Buying a car off Ebay?
Car insurance for just 1 day, why would anyone want to buy that? Well just imagine: you've found your ideal car on Ebay, bid for it over several days, and finally put in the successful, highest bid! All you have to do now is go and pay for it, and bring it back home. You'll have to insure it of course; subject to the owner's agreement you can test drive it using your existing car insurance which covers you for driving any vehicle that doesn't belong to you (but only with third party cover, so make sure you don't damage it) but once you've paid for it and it belongs to you that provision wouldn't apply any more. You've used insurance comparison sites in the past, though, and know how to get a good deal so insurance isn't a problem. Or is it??

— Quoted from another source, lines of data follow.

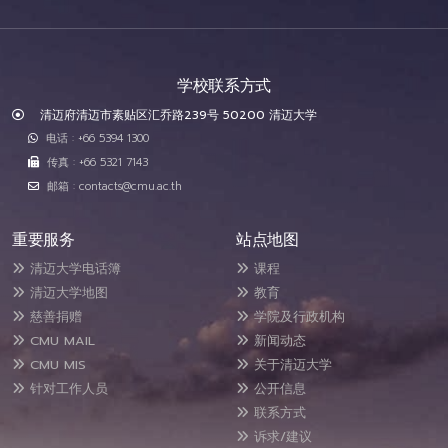
学校联系方式
清迈府清迈市素贴区汇乔路239号 50200 清迈大学
电话 : +66 5394 1300
传真 : +66 5321 7143
邮箱 : contacts@cmu.ac.th
重要服务
站点地图
清迈大学电话簿
课程
清迈大学地图
教育
慈善捐赠
学院及行政机构
CMU MAIL
新闻动态
CMU MIS
关于清迈大学
针对工作人员
公开信息
联系方式
诉求/建议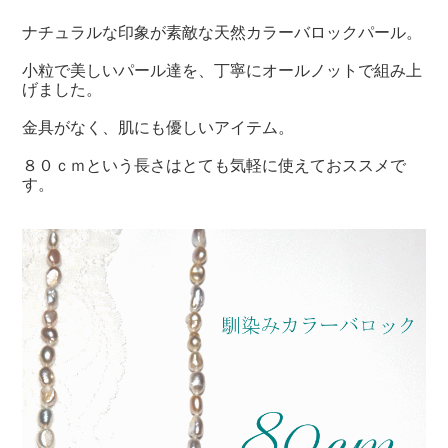
ナチュラルな印象が素敵な天然カラーバロックパール。
小粒で美しいパール達を、丁寧にオールノットで組み上
げました。
金具がなく、肌にも優しいアイテム。
８０ｃｍという長さはとても気軽に使えておススメで
す。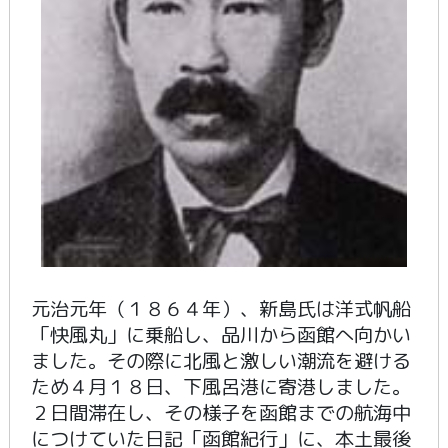
元治元年（１８６４年）、新島氏は洋式帆船
「快風丸」に乗船し、品川から函館へ向かい
ました。その際に北風と激しい潮流を避ける
ため４月１８日、下風呂港に寄港しました。
２日間滞在し、その様子を函館までの航海中
につけていた日記「函館紀行」に、本土最後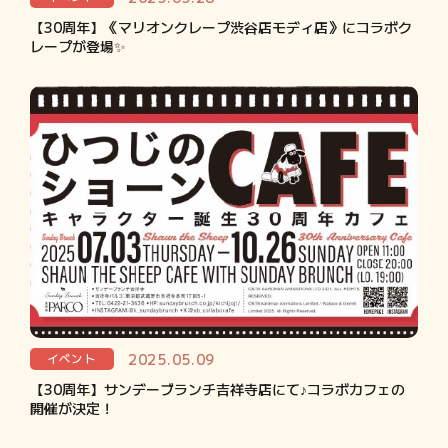
【30周年】《マリオンクレープ渋谷店モディ店》にコラボク
レープが登場✨
2025.05.09
イベント
【30周年】サンデーブランチ吉祥寺店にて♪コラボカフェの
開催が決定！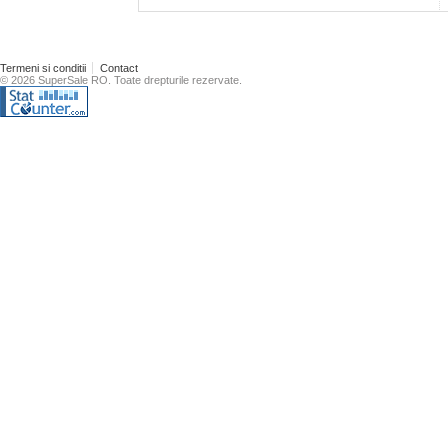
Termeni si conditii
Contact
© 2026 SuperSale RO. Toate drepturile rezervate.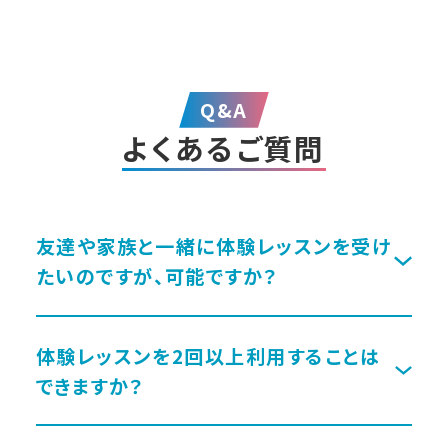
Q&A
よくあるご質問
友達や家族と一緒に体験レッスンを受け
たいのですが、可能ですか？
体験レッスンを2回以上利用することは
できますか？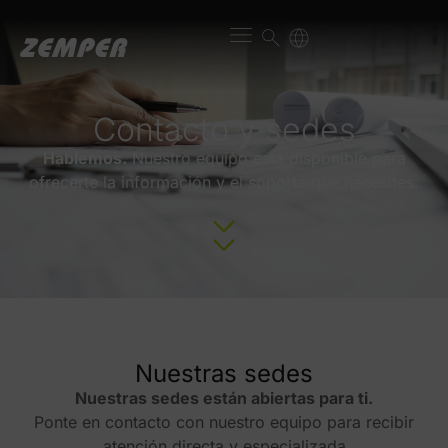
Contacto y sedes
Hablemos.
Nuestro equipo está disponible para
ofrecerte la información y el soporte que necesites.
Nuestras sedes
Nuestras sedes están abiertas para ti.
Ponte en contacto con nuestro equipo para recibir
atención directa y especializada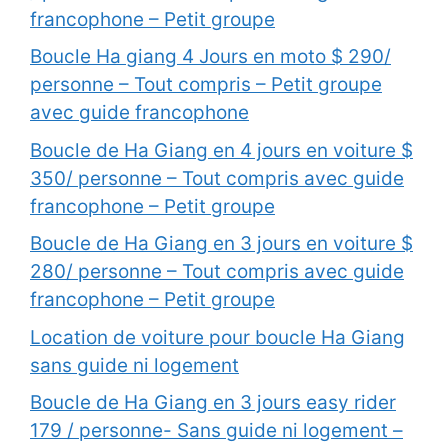
francophone – Petit groupe
Boucle Ha giang 4 Jours en moto $ 290/
personne – Tout compris – Petit groupe
avec guide francophone
Boucle de Ha Giang en 4 jours en voiture $
350/ personne – Tout compris avec guide
francophone – Petit groupe
Boucle de Ha Giang en 3 jours en voiture $
280/ personne – Tout compris avec guide
francophone – Petit groupe
Location de voiture pour boucle Ha Giang
sans guide ni logement
Boucle de Ha Giang en 3 jours easy rider
179 / personne- Sans guide ni logement –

You've seen photos and a description of the car written in glowing terms but you haven't seen the car itself yet. What happens if you buy the insurance, but when you actually see the vehicle that you've agreed to buy the engine smokes, the gearbox rattles, or the interior smells like an old dog kennel?
It has been estimated that around 20% of car sales on Ebay fall down when the buyer actually inspects the goods and you can refuse to complete the transaction on the basis that the description of the car was misleading, but what about the insurance you've paid out for? You can cancel it of course under distance selling regulations but you know that insurance companies usually share data on this type of failed transaction so will you be offered such a tempting deal next time? And how long will it be before your premium money is refunded, a few weeks or a few months? Would you need that money for insurance for a different car in the meanwhile? And if the insurance company agreed to switch the insurance to the other vehicle would you be expected to pay the full price for the policy rather than the discounted Internet rate you'd originally purchased (yes you would, if most people's experiences are anything to go by)?
These are all complications that countless motorists have had to face when deals like this have gone wrong, and they are not easy to unravel.
There is a better way - get all the car's details and take out a one day insurance policy on it. You can do it through your mobile phone after you've inspected the car if you wish.
Make sure the cover is fully comprehensive - even if you don't finally buy it after all you'll be covered if you prang it during the test drive, and the first journey home, when you're not only excited with your new purchase but also driving an unfamiliar vehicle over unfamiliar roads would probably be the most dangerous period of your entire ownership of it with a far higher risk of accident. Fair enough, it will cost you a few pounds extra but you'll have the peace of mind of knowing that you're covered not only against the possibility of enormous bills if you had an accident, but also a huge fine and penalty points - possibly even leading towards the loss of your driving licence - if you were spotted making an understandable driving error by a sharp eyed police officer.
Buying a single day's insurance policy only takes a few minutes online and you can usually opt for immediate cover or postpone the start of the policy for a few days to give you more leeway in deciding when to collect the car. Once you have brought it home you can then relax and arrange a conventional policy online, secure in the knowledge that you have bought a good car at a fair price.